Passage shown:

▶

Now, with Obama's cancellation of the Constellation Project, it should come as no surprise that now even space flight itself has been outsourced. That's right, after the February 2010 Space Shuttle mission, no more shuttles will be launched and the entire program has been mothballed. What this means is that if the United States wishes to send an astronaut to the International Space Station to utilize machinery that was funded by the American people, that astronaut will have to ride a Russian space vehicle at the cost of 52 million dollars per trip. At this point, President "Hope and Change" has become President "Change Hope to Despair" as yet another industry has been ripped apart by his Marxist agenda.

Oh sure, there are plenty of other things NASA will be doing while it takes over a decade off from the daily grind of manned space flight; most notably watching little brown and yellow men do a victory dance on the surface of the Moon.

History[edit]

Nasa was created in the late 1950s to counter the Soviet Union's space flight program because it scared the shit out of normal, god-fearing, white-bread Americans. Soon after its creation, NASA was charged with the conquest of the moon, which was finally realized on July 20, 1969, but was actually a hoax that brilliant minds are only now beginning to uncover. During this "space race" many useful technologies were produced, namely pretty much every scrap of technology in your house from your television set to your toothbrush.

NASA: Billions of dollars and decades of work.
Internet:Two dollars and five minutes.

After this zenith of achievement was reached, NASA rested on its laurels and sucked up taxpayer money for the next 20 years or so until the development of spy satellites, orbiting telescopes, and cellular phones allowed the agency to become useful again. During the last ten years or so the agency has been backsliding into missed deadlines, overspending, and a few highly publicized disasters. It is for those reasons that Obama justified pulling the plug on the Constellation Project while at the same time upping NASA’s yearly budget.

Constellation[edit]


Obama took our jerrrrrrrrrrbs.


   
 
A bold new approach to human space flight that embraces commercial industry, forges international partnerships, and invests in the building blocks of a more capable approach to space exploration.
 

 
 

—Obama tells the world that it takes a village to put a man in space.

The Constellation program was a spaceflight project that had the ultimate goal of exploring space. The first part of the project hinged upon putting a permanent space station on the moon. once that station was in place, manned missions to other parts of the solar system would be far easier due to the decreased gravity of the moon making space shots a lot cheaper. Along the way, further exploration of the moon's natural resources would be conducted, including the study of Helium 3.

◀

Entries provided:
▶

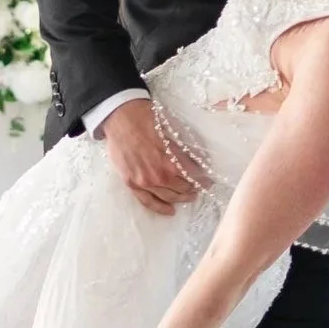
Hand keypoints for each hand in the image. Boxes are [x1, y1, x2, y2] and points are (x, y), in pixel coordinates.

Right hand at [101, 98, 200, 214]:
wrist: (120, 117)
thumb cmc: (146, 119)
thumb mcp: (171, 132)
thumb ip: (184, 150)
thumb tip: (197, 161)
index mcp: (172, 161)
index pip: (193, 177)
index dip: (203, 180)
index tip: (208, 181)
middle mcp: (159, 175)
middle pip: (182, 189)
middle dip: (193, 189)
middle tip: (199, 188)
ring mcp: (144, 182)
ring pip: (168, 197)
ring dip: (180, 198)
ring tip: (188, 197)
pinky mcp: (131, 183)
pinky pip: (147, 201)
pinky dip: (160, 207)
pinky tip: (169, 210)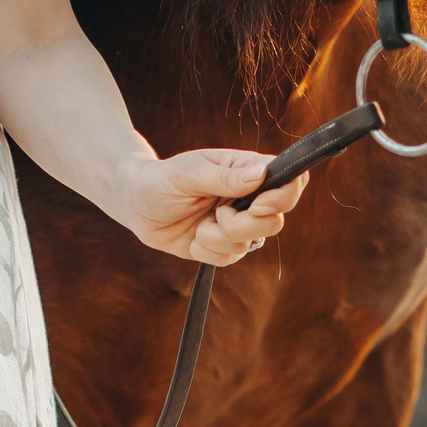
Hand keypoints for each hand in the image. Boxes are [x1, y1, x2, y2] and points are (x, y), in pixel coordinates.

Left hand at [112, 148, 306, 266]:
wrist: (136, 204)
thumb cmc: (162, 179)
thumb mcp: (189, 173)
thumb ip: (225, 177)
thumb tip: (262, 174)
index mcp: (247, 170)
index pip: (290, 180)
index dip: (285, 195)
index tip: (260, 204)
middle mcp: (249, 197)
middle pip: (275, 220)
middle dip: (246, 225)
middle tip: (218, 216)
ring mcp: (238, 223)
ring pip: (252, 242)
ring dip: (220, 237)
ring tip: (200, 223)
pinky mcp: (223, 246)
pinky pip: (230, 257)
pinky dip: (209, 250)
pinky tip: (194, 236)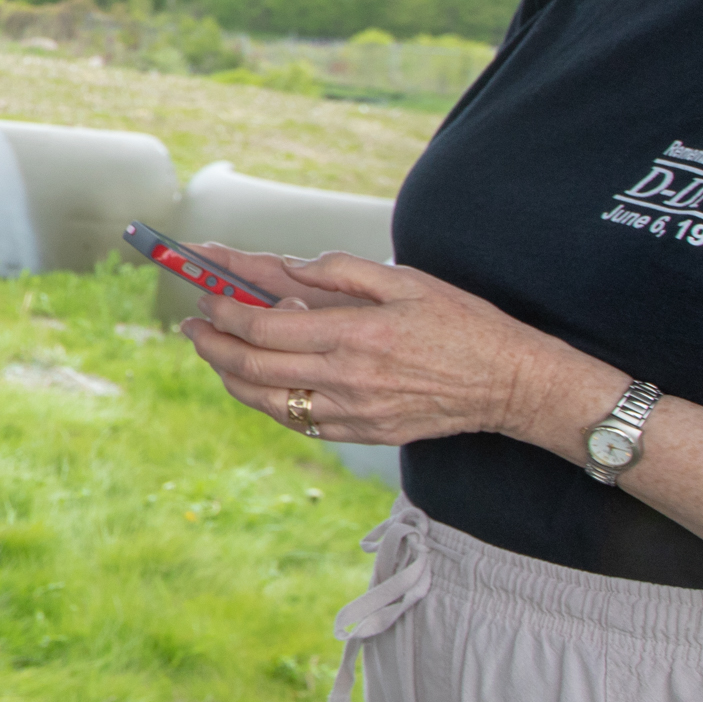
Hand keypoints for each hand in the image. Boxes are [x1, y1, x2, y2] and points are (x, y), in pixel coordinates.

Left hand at [181, 249, 618, 451]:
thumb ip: (338, 271)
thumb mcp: (404, 280)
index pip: (262, 326)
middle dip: (210, 344)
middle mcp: (346, 379)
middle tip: (192, 327)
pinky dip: (265, 401)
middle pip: (251, 366)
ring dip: (228, 376)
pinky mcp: (362, 433)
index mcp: (354, 335)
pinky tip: (256, 383)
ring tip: (213, 354)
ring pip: (265, 400)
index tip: (204, 295)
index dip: (223, 310)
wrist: (510, 384)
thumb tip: (286, 267)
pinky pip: (296, 422)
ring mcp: (352, 412)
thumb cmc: (461, 324)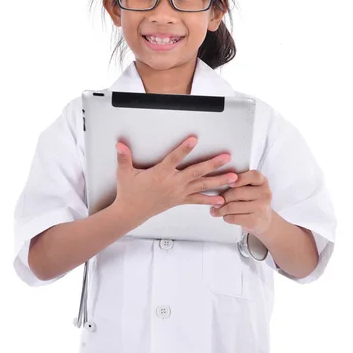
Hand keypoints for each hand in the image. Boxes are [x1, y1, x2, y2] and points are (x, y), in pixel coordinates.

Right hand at [113, 136, 237, 225]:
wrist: (131, 212)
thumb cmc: (129, 192)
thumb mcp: (124, 173)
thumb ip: (123, 158)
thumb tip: (119, 145)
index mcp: (160, 174)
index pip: (174, 159)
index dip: (183, 149)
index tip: (194, 139)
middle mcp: (172, 183)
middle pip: (196, 171)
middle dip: (213, 164)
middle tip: (226, 157)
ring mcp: (178, 193)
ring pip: (201, 185)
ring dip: (218, 181)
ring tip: (233, 177)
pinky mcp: (180, 200)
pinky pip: (198, 200)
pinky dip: (210, 199)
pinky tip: (223, 198)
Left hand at [210, 170, 272, 236]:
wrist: (263, 219)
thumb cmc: (252, 200)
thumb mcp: (250, 188)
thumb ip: (239, 182)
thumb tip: (219, 182)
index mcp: (262, 181)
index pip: (254, 175)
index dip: (240, 178)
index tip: (228, 182)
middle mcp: (264, 193)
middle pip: (238, 192)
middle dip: (223, 197)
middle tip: (214, 200)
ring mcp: (261, 208)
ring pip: (234, 206)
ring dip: (221, 209)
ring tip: (215, 210)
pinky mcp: (256, 220)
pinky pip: (235, 218)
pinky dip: (226, 217)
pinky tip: (224, 216)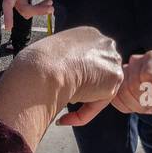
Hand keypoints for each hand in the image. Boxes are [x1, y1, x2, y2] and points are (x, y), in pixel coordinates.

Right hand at [0, 26, 122, 150]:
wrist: (44, 69)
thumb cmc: (36, 62)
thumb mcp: (50, 54)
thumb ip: (63, 60)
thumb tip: (64, 76)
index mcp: (88, 34)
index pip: (89, 58)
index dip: (77, 75)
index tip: (63, 86)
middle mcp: (104, 43)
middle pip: (99, 71)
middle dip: (84, 86)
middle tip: (65, 97)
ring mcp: (111, 59)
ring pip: (99, 88)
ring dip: (82, 100)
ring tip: (61, 105)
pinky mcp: (114, 79)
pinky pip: (98, 103)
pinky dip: (82, 114)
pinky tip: (63, 118)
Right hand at [2, 0, 52, 28]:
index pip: (7, 3)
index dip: (8, 15)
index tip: (9, 27)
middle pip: (23, 9)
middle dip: (37, 11)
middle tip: (51, 8)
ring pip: (28, 10)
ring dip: (40, 10)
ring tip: (51, 4)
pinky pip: (31, 7)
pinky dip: (40, 6)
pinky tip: (48, 2)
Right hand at [104, 51, 151, 118]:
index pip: (146, 76)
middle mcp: (135, 61)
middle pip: (132, 85)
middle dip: (146, 101)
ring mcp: (124, 72)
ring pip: (122, 93)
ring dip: (137, 106)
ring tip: (149, 106)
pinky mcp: (116, 84)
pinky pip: (116, 99)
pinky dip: (128, 108)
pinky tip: (139, 107)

◀

Questions:
• A. Which technologies are named in the NASA passage under the "History" header?
• B. Extend the NASA passage, picking up after its last sentence about the Constellation program.
The lines are separate material and have no connection to the NASA passage.

Answers by task:
• A.
- Television set
- Toothbrush
- Spy satellites
- Orbiting telescopes
- Cellular phones

• B.
Helium 3[edit]

The moon is basically a huge chunk of free energy floating along in space. Contrary to popular belief, the moon is not made of cheese, but rather an isotope that is relatively rare on Earth called "H3" or "Helium 3." By using only one or two pounds of Helium 3 in a controlled fusion reaction, the United States would have enough energy to pretty much power everything everywhere for almost no cost. Thanks to the cancellation of the Constellation project, this will never happen.

Permanent Lunar Bases[edit]

Since Constellation has been canceled, expect to hear even more threads about Lunar Landing conspiracy on your favorite message and image boards. Obviously Obama has nixed the Constellation program because, being a Muslim, it is against his religion to believe that anybody has set foot on the moon without the grace of Allah being involved. Having permanent Lunar bases sending constant informational data to the earth would seriously jeopardize the "religion of peace."

In late 2009, the LCROSS rocket slammed into the moon's south pole creating a plume of dust that scientists could then study. What they found was 25 gallons of water—an essential ingredient in making a permanent Lunar base—but none of that matters now because Obama has cancelled the project. The data that was gathered, was shared amongst all of the space faring nations, even though it was funded by the American tax payer. Oh well, they are used to taking it up the ass from the Chinese anyways.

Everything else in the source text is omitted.